I've never felt love so tangibly,
Encircling my body like an aura.
I'll love you for all eternity.
Your subtle touch keeps me whole.
In twenty two years of my life,
A lifetime spent searching for you,
I've never met a man so sweet
Or felt a love so true.
I refuse to believe I met you
Less than two months ago.
Already I can't live without you
As if you've stolen my soul.
The love I feel for you
Dances along my skin.
It encircles my body
Like rings of smoke
And then scorches my heart.
The love I feel for you
Sculpts time as love sees fit.
All my life before you
Is eternity very ill-spent,
A lifetime hollow and unkempt.
:?
ex husbands... oh the things which can be said about ex-husbands...
Much Love
Ashley
i can see
that i've unintenionally opened a can of worms here.... lol
naaaaah
Pandora did that! you're just assembling the aftermath....
Much Love
Ashley
hahaha!!!!
good answer!!
Wow
You are a popular girl.
56 reads--- it's crazy
You put this out on my Anniversary.
KS
in this case,
i don't think it's me. i think "a love poem for an ex spouse" got everyone interested. i think it's a popular subject because a lot of people have something to contribute.
Overall I liked this poem.
Overall I liked this poem. There are some lovely images. The 4 line, 4 line, 4 line, then 5 line stanzas (with shorter lines) appear a little loose and irregular, but then again, that is the nature of free verse as it flows to the poet's own emotions. You use "encircling my body" in the first stanza, and then "encircles my body" in the fourth. This makes the repetition not contribute anything to the poem. Personally, I feel this poem (although good) has much greater potential, although I enjoyed it nonetheless. Thank you.
i' glad you pointed that out.
the repetition there was not intentional, in that case it was accidental (though i do employ intentional repetition in other poems, i also accidentally repeat words all the time, and usually i catch them when i edit). i wrote this 12 years ago, so it's too late to change it. i hope my poetry has improved since then!!! thanks for the insightful, thoughtful critique. the only way to improve is to recognize your mistakes.
2 months... figures lol,
2 months... figures lol, sounds like a twin flame union. Caused a lot of trouble I suspect! :) beautiful write.
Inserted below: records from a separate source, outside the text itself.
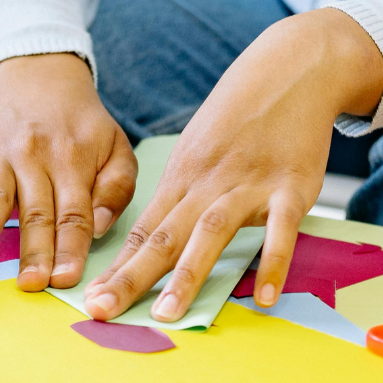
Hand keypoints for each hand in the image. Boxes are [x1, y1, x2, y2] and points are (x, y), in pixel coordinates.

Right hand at [0, 53, 136, 290]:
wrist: (45, 81)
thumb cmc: (84, 128)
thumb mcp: (117, 150)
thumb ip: (117, 188)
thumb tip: (99, 226)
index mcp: (75, 164)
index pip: (74, 215)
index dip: (70, 249)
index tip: (66, 279)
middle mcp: (39, 160)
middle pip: (37, 213)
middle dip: (34, 250)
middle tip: (31, 282)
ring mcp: (5, 154)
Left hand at [82, 9, 382, 321]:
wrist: (293, 68)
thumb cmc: (241, 115)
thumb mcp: (198, 148)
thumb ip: (180, 195)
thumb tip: (151, 239)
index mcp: (181, 176)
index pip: (142, 230)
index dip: (116, 267)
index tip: (90, 298)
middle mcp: (207, 183)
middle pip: (162, 236)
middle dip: (130, 277)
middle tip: (101, 310)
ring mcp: (249, 184)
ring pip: (210, 233)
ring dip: (187, 275)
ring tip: (168, 314)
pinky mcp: (292, 187)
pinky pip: (281, 230)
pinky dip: (274, 262)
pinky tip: (268, 297)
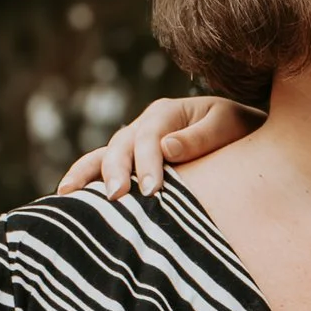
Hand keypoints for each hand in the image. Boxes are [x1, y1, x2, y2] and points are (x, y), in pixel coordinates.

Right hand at [56, 92, 255, 195]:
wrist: (242, 135)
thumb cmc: (239, 131)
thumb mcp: (230, 125)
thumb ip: (202, 137)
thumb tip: (167, 148)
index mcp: (168, 112)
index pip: (150, 137)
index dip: (147, 163)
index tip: (151, 191)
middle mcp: (145, 124)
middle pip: (121, 145)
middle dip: (116, 171)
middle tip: (116, 198)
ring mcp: (134, 142)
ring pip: (104, 154)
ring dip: (87, 174)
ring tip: (67, 195)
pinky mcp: (131, 161)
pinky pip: (102, 167)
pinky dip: (86, 179)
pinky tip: (67, 198)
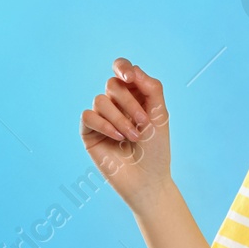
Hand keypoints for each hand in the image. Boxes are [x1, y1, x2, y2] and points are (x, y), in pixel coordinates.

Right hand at [80, 57, 172, 211]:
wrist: (147, 179)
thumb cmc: (156, 150)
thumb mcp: (160, 115)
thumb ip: (151, 88)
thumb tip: (133, 70)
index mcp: (135, 95)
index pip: (122, 70)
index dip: (123, 68)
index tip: (130, 78)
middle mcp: (116, 104)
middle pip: (112, 84)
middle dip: (129, 103)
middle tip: (143, 123)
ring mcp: (101, 117)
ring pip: (100, 100)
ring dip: (120, 119)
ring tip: (132, 137)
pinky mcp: (89, 131)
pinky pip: (88, 116)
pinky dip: (104, 125)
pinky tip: (117, 138)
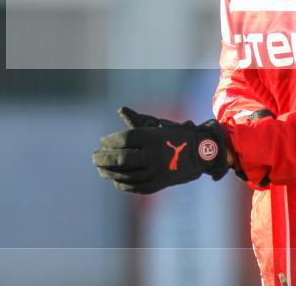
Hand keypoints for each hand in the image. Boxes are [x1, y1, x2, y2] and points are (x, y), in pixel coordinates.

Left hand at [92, 108, 228, 193]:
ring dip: (109, 172)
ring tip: (101, 169)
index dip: (110, 141)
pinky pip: (134, 186)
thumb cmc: (177, 136)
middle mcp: (153, 155)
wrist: (201, 154)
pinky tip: (115, 179)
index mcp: (152, 137)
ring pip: (126, 174)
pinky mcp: (157, 184)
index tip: (101, 141)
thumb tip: (121, 110)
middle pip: (121, 159)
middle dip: (104, 159)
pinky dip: (122, 183)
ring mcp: (155, 171)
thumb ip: (138, 120)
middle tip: (94, 157)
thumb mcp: (159, 125)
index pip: (123, 139)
Don't let any one shake your dream stars from your eyes, lest your soul Come away with them! -SS
"Well, it's love, but not as we know it."
yeah lol!!
i DO think he and i were soulmates... but not the twin flame kind. we were the "lets keep repeating this mistake in every life until we get it right" kind of soulmate. and i think we finally did, because based on how it ended, i think the only goal was to spend the time together without murdering eachother.
When ever it may be
I Love the way
You write.
KS
thanks :)
i like the poem, too. :) the ex husband..... not so much. ha ha :) its been long enough now that i can look back on it all and not hurt even a little.
Ode To My Ex
I'm just messin' with you
because it's been a long time since
you messed up and decided to stay,
but I made you go away and now
I feel less than nothing when I hear
your name.
.
Now here you are being seen, looking
like there is something for you over here.
Here? Ha!. Uh uh. Just keep steppin'
because you know I no longer
cringe when I think of you, which is rarely.
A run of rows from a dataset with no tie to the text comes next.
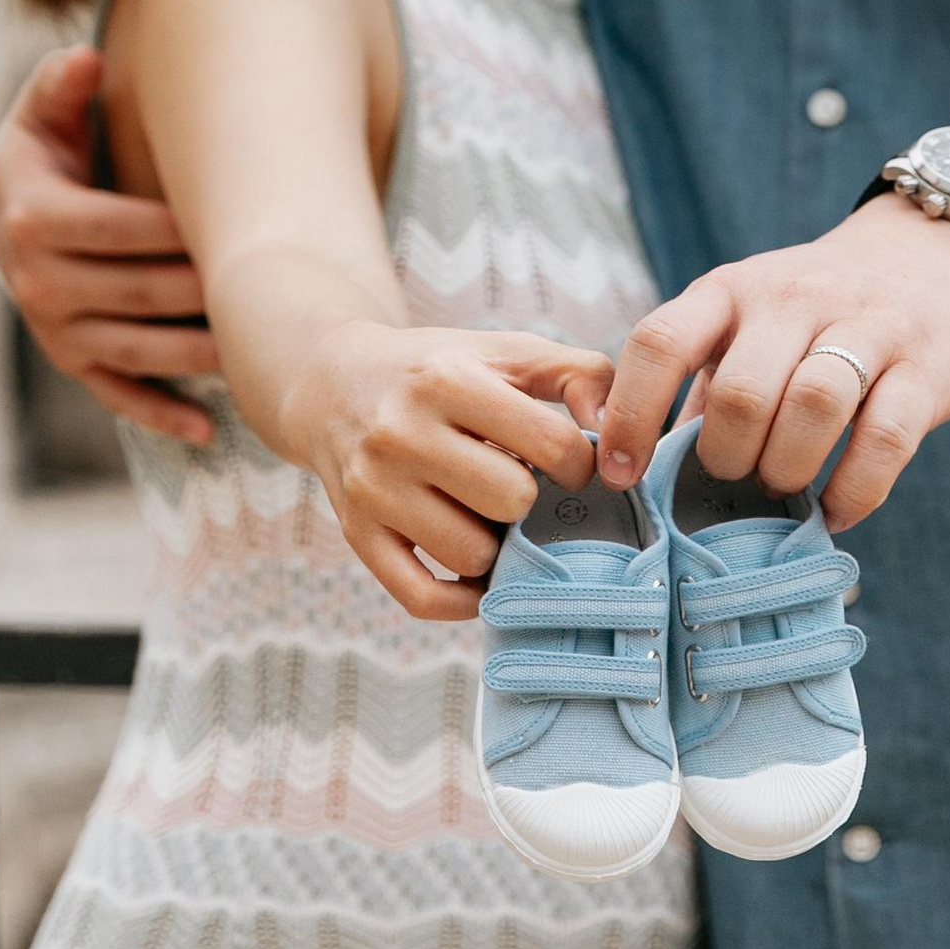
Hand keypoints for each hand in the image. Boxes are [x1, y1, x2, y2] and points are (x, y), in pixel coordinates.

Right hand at [0, 49, 224, 444]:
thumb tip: (84, 61)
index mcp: (32, 217)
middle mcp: (35, 283)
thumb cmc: (46, 146)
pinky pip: (117, 392)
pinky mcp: (73, 360)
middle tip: (263, 284)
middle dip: (196, 291)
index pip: (109, 228)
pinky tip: (209, 428)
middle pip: (130, 292)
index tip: (219, 226)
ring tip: (254, 349)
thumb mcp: (45, 107)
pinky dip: (161, 413)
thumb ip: (62, 83)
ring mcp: (54, 329)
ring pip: (133, 347)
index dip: (164, 229)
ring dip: (193, 353)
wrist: (8, 205)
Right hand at [286, 324, 615, 621]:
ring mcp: (374, 489)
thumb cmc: (440, 370)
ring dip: (496, 545)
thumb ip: (581, 373)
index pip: (549, 444)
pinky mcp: (357, 536)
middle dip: (531, 501)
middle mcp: (402, 432)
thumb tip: (615, 433)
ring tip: (490, 515)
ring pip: (470, 554)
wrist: (334, 385)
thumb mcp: (507, 350)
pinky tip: (477, 573)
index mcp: (447, 379)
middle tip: (522, 487)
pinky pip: (423, 597)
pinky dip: (462, 598)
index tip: (567, 463)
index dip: (577, 462)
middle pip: (511, 502)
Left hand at [597, 197, 949, 534]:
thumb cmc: (817, 309)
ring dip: (789, 469)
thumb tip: (644, 470)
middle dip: (728, 458)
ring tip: (786, 486)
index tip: (621, 475)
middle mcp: (795, 299)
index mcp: (734, 290)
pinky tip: (839, 509)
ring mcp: (866, 327)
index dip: (632, 414)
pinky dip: (856, 490)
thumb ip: (703, 385)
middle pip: (742, 391)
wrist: (934, 250)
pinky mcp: (925, 367)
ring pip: (814, 406)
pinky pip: (886, 439)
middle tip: (737, 477)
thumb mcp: (749, 319)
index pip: (662, 341)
My heart is fine, thanks for asking.
We have a choice to make: either you
go now or I have to go now. Breathing
the same air that has passed through you
makes me nausious.
.
I do not miss you. In fact the pain I
lived with when you left no longer lives
here. I wish you as much harm as chance
can bring your way. May you die in agony.
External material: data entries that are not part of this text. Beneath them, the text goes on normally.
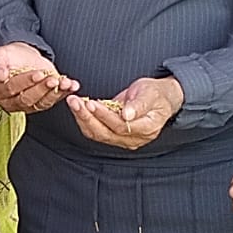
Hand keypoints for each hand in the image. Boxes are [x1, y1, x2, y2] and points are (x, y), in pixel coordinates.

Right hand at [0, 43, 78, 113]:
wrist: (20, 56)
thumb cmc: (6, 57)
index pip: (10, 90)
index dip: (24, 82)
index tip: (36, 74)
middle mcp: (11, 101)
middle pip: (27, 99)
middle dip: (41, 88)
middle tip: (51, 79)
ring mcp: (27, 103)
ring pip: (41, 102)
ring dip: (55, 92)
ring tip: (64, 83)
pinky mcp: (42, 100)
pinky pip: (53, 99)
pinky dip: (64, 92)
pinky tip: (72, 86)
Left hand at [65, 76, 181, 149]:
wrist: (159, 99)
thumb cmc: (156, 94)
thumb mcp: (151, 93)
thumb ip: (139, 104)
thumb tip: (127, 115)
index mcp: (147, 128)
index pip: (121, 126)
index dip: (104, 115)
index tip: (91, 103)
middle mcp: (134, 139)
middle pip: (105, 133)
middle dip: (87, 117)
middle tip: (75, 102)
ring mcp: (124, 139)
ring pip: (98, 134)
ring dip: (83, 118)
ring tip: (73, 102)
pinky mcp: (114, 135)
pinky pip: (96, 131)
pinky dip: (85, 119)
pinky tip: (78, 107)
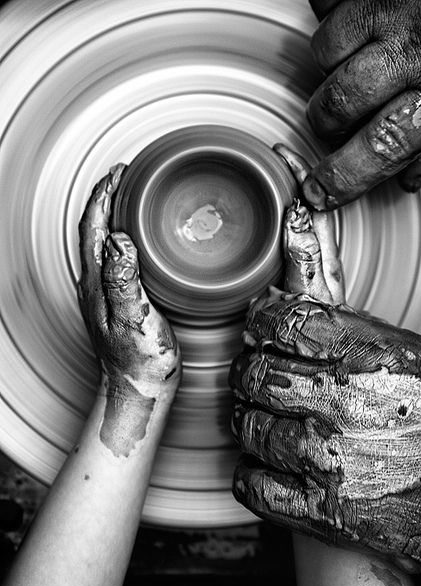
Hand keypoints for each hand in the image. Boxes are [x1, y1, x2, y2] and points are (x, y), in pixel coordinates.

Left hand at [78, 165, 181, 405]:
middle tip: (125, 175)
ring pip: (105, 243)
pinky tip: (139, 238)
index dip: (103, 197)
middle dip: (106, 198)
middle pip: (95, 231)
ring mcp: (107, 293)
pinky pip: (117, 258)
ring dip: (113, 215)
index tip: (119, 173)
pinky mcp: (120, 300)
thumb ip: (125, 281)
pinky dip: (125, 236)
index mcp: (97, 284)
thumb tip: (119, 239)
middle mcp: (97, 285)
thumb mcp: (134, 320)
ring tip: (130, 195)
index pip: (94, 229)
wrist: (138, 389)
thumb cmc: (139, 361)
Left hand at [229, 146, 420, 572]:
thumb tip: (294, 220)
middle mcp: (344, 402)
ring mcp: (332, 460)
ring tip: (277, 422)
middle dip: (252, 376)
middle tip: (266, 381)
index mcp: (365, 351)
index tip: (262, 331)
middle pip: (252, 375)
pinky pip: (252, 484)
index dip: (260, 324)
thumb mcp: (394, 343)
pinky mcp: (324, 512)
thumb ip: (331, 287)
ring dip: (252, 424)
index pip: (277, 320)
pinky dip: (254, 474)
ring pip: (246, 428)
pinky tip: (275, 465)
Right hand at [301, 0, 420, 209]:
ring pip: (326, 49)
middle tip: (340, 121)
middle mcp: (414, 49)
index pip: (380, 148)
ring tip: (359, 59)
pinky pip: (328, 1)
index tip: (319, 192)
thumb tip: (406, 177)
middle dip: (329, 120)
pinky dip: (333, 12)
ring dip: (333, 63)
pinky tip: (359, 24)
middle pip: (338, 102)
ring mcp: (392, 5)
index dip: (342, 177)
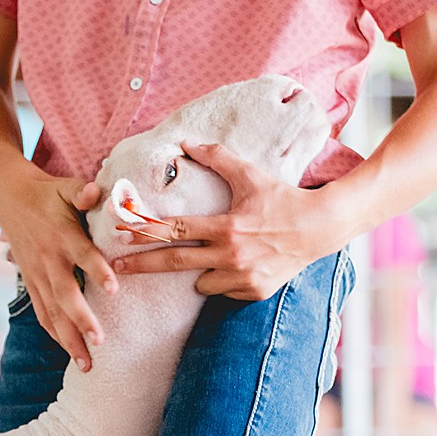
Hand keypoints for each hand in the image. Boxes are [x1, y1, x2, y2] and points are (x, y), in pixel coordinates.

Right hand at [0, 172, 113, 369]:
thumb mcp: (65, 187)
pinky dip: (55, 334)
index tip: (114, 289)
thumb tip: (96, 191)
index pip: (81, 254)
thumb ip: (82, 192)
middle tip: (99, 342)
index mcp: (61, 235)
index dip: (97, 270)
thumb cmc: (47, 193)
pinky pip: (43, 313)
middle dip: (81, 320)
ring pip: (53, 312)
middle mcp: (48, 259)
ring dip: (69, 339)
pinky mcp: (31, 283)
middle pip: (65, 294)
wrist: (9, 199)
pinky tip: (69, 352)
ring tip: (87, 364)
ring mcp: (37, 275)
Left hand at [115, 142, 352, 298]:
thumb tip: (187, 142)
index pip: (176, 230)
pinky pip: (224, 291)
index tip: (121, 235)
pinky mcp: (253, 293)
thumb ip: (218, 158)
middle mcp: (231, 255)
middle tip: (116, 268)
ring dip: (201, 271)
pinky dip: (226, 280)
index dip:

Sincerely, your much happier Ex.
.
Stella L. Crews
10-24-15
556p
.
i love it!!!!
a perfect follow up poem!!! "may you die in agony." LOVE IT!!!
I'm Getting Over Writing Fatigue
venting helps - say it, then say it more, then just tell all - then deny it - ah to poet is to lie a lot. Gld u liked the reply poem, I felt the need to hang fire.
~(:D)- ~Stella~
.
well, get well soon!!!!
i hate to see you struggling, especially since you make writing look so effortless most of the time.